Mit dem Regime der Nationalsozialisten verlor sich die Leichtigkeit des Seins auch für die Waldoper in Sopot. Eine andere Klientel besuchte die Vorstellungen, andere Künstlerinnen und Künstler agierten auf der Bühne, die Opera Lesná entwickelte sich zu einer der wichtigsten Spielstätten des Dritten Reiches. Diese Vereinnahmung der Naturbühne durch die Nazis schwebt auch heute als dunkler Schatten über der großartigen Location, die in den 1960er-Jahren umfangreich restauriert und für große Pop- und Jazzkonzerte sowie für TV-Übertragungen genutzt wurde. Mit der Neugründung des Festivals sollen nun die braunen Geister der Vergangenheit vertrieben werden.

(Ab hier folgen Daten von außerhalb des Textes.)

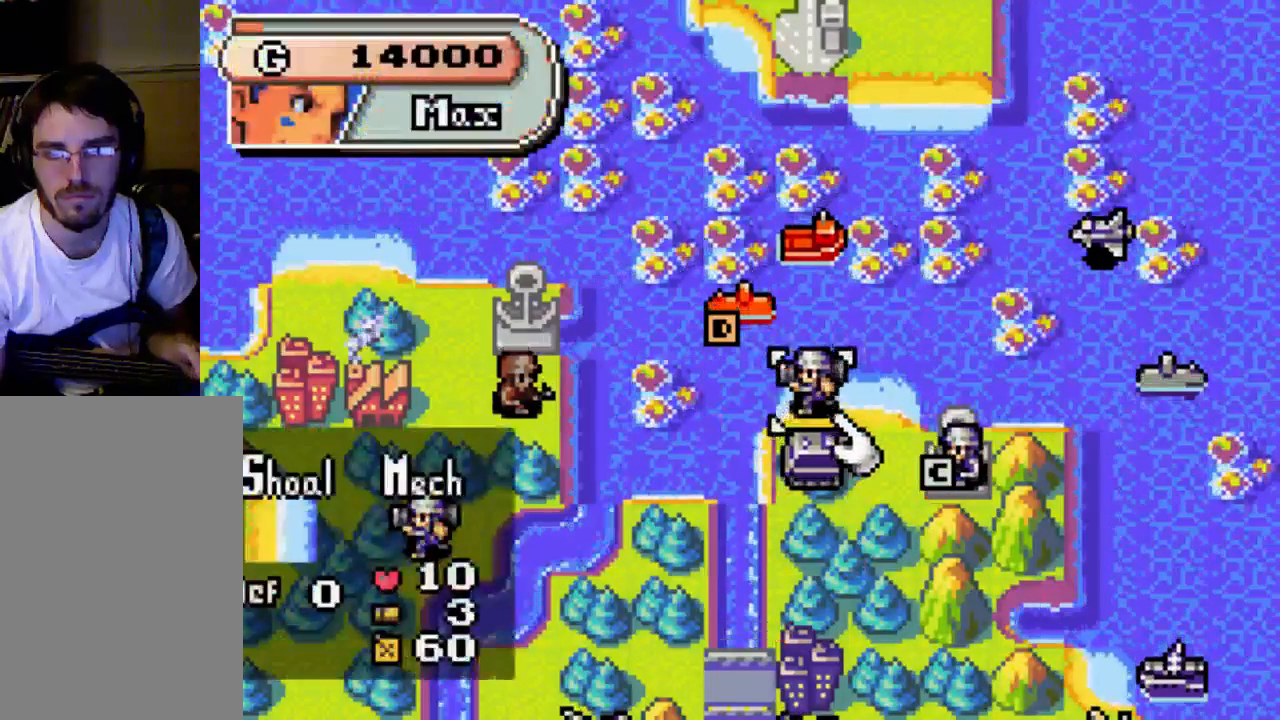
{"buttons": ["DPAD_DOWN"], "left_stick": "center", "right_stick": "center", "events": [[133, "DPAD_UP", "up"], [500, "DPAD_DOWN", "down"]]}
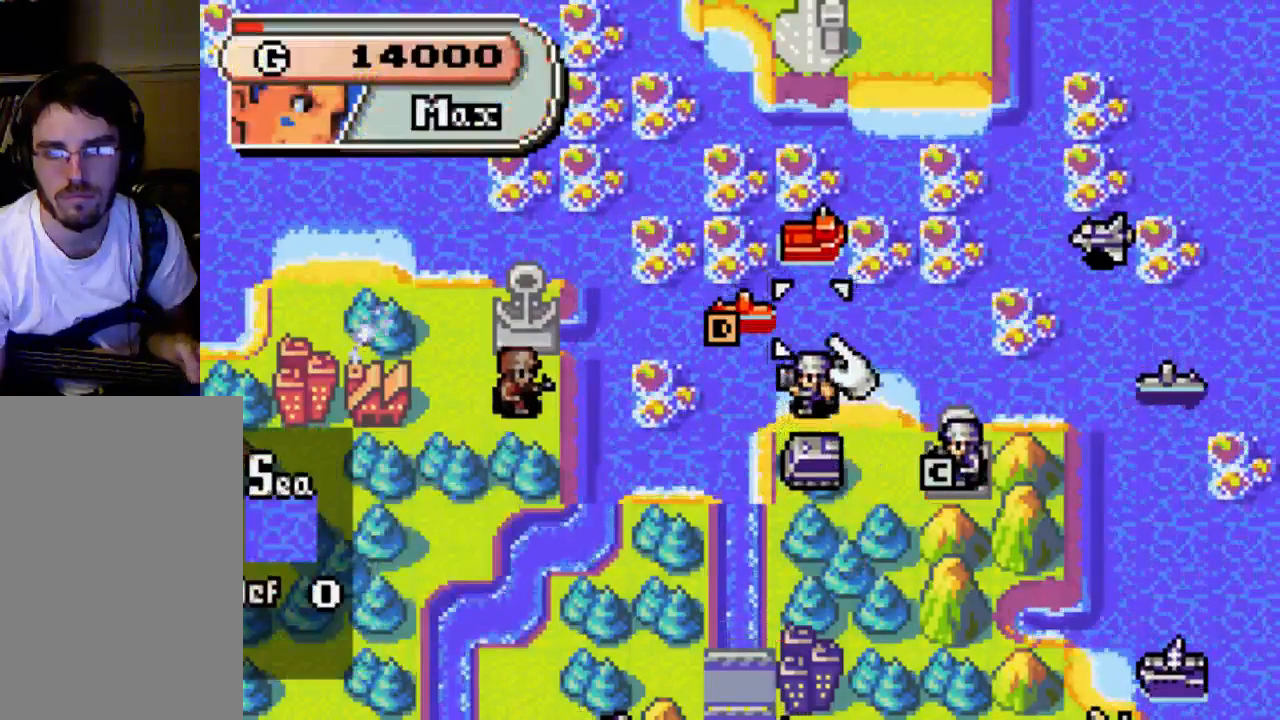
{"buttons": ["DPAD_RIGHT"], "left_stick": "center", "right_stick": "center", "events": [[133, "DPAD_DOWN", "up"], [333, "DPAD_RIGHT", "down"]]}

Genau deshalb hat sich Tomasz Konieczny auch zum Auftakt seines Festivals für eine Aufführung von «Der fliegende Holländer» entschieden. Wagner-Opern sind in Polen nicht gerade ein Kassenschlager. Der polnische Starbariton will sich nicht nur der historischen Vergangenheit stellen, sondern seinen Landleuten auch die Musik des deutschen Komponisten näherbringen. Tomasz Konieczny hat eine Vision: „Wo immer ich einen Liederabend singe, stehen immer Werke von polnischen Komponisten auf dem Programm. Bin ich in Polen, werden Sie stets ein Stück eines Deutschen finden.“ Wie so oft gibt es auch praktische Gründe: Die Oper überzeugt im Gegensatz zu anderen Werken aus dem Wagner-Repertoire eindeutig mit einer Länge von zweieinhalb Stunden für die Open-Air-Aufführung.
 

Open-Air Deluxe

Andrzej Dobber gibt einen verlässlichen Holländer  © Krzysztof Mystkowski

Erst spät an diesem Sommerabend säuseln kühle Winde über das Publikum, während der «Holländer» als Untoter über die Bühne geistert und wieder einmal – das siebente Jahr ist angebrochen – an Land geht und sich eine Braut sucht. Eine, die ihm wahrhaftig treu ist, sodass er endlich erlöst werde. Er findet in Senta ein Opfer, denn deren Vater Daland gibt die Tochter leichten Herzens an einen seltsam anmutenden Fremden – das versprochene Gold überzeugt ihn. Schlecht für Erik, der Senta schon lange umwirbt, aber selbstverständlich keine Chance hat. Der „Bad Boy“ ist attraktiver, auch wenn er nichts erzählt, woher kommt, wohin er geht und was er überhaupt will. Sieben Jahre später ist er enttäuscht: Ist Senta etwa untreu geworden? Was bleibt dieser übrig, als sie von der Not ihres Mannes erfährt: Da nimmt sie sich doch lieber das Leben als ihn leiden zu sehen. Soweit so gut. Mit einem kräftigen Ruck wird das weiße Segel auf der Bühne zur Seite gerissen. Vier riesige Kulissenteile, die an stilisierte Bäume erinnern, werden für die verschiedenen Szenen über die Bühne geschoben. Ein Vorhang war übrigens immer auf der Open-Air-Bühne konzipiert. In früheren Zeiten flochten fleißige Frauenhände aus Blättern für die Zeit vor dem Vorstellungsbeginn einen Sichtschutz.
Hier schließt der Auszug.